Your son sounds like a pretty typical gifted kid to me, with a pretty typical problem.
I don't know what state you are in, or what that state's laws/requirements are for the service of the gifted. My state recognizes social/emotional needs. And I have an extra certificate in gifted education from UCSanDiego. My experience is that the academic needs are much easier to meet than the social/emotional needs. And it's vital that we meet those more difficult needs; gifted people will continue to face "not fitting in" as adults, throughout their lifetimes.
One way that works well is to cluster the gifted kids together in the same class. This allows them to interact with kids who are more like themselves, and to feel less isolated and "different." I've taught this way very successfully. Clustered classes often meet with opposition from administrators and teachers; they think it puts all of those "high test-scorers" in one classroom and makes one teacher look better than the rest. Nothing could be further from the truth; many gifted kids don't score well, and don't excel academically because those social/emotional needs have gone unmet!

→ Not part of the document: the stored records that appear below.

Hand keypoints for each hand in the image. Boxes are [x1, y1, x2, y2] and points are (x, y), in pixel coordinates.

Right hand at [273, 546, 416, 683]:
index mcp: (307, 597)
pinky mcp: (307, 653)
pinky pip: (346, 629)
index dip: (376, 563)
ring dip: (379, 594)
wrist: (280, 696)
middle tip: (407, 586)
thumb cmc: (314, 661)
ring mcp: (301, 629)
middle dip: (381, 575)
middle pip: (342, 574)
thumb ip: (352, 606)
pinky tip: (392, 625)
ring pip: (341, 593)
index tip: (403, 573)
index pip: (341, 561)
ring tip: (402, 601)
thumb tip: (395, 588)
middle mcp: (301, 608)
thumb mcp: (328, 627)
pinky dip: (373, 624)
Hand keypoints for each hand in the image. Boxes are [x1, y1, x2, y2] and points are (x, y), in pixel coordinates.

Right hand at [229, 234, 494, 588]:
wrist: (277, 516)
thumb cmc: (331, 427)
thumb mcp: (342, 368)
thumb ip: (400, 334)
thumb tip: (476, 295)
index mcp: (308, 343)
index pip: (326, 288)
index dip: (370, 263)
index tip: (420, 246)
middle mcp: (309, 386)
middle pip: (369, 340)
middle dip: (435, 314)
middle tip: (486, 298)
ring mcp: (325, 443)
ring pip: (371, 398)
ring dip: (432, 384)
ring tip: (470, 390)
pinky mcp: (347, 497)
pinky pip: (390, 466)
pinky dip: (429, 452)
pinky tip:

The first thing for you to do is find out what your state requires in the way of service. The next thing to do is become an advocate at your school site, with your teacher and your administrator, for your son. Then find some other outlets, outside of school for his interests and for his social needs. These kids are out there; look for parent support groups, clubs, etc.
See if your state has organizations for gifted education, and if those organizations include parents. My state has a couple:
CAG is a segment of the national group
and PAGE (Parents for the Advancement of Gifted Education) which I don't have a weblink for.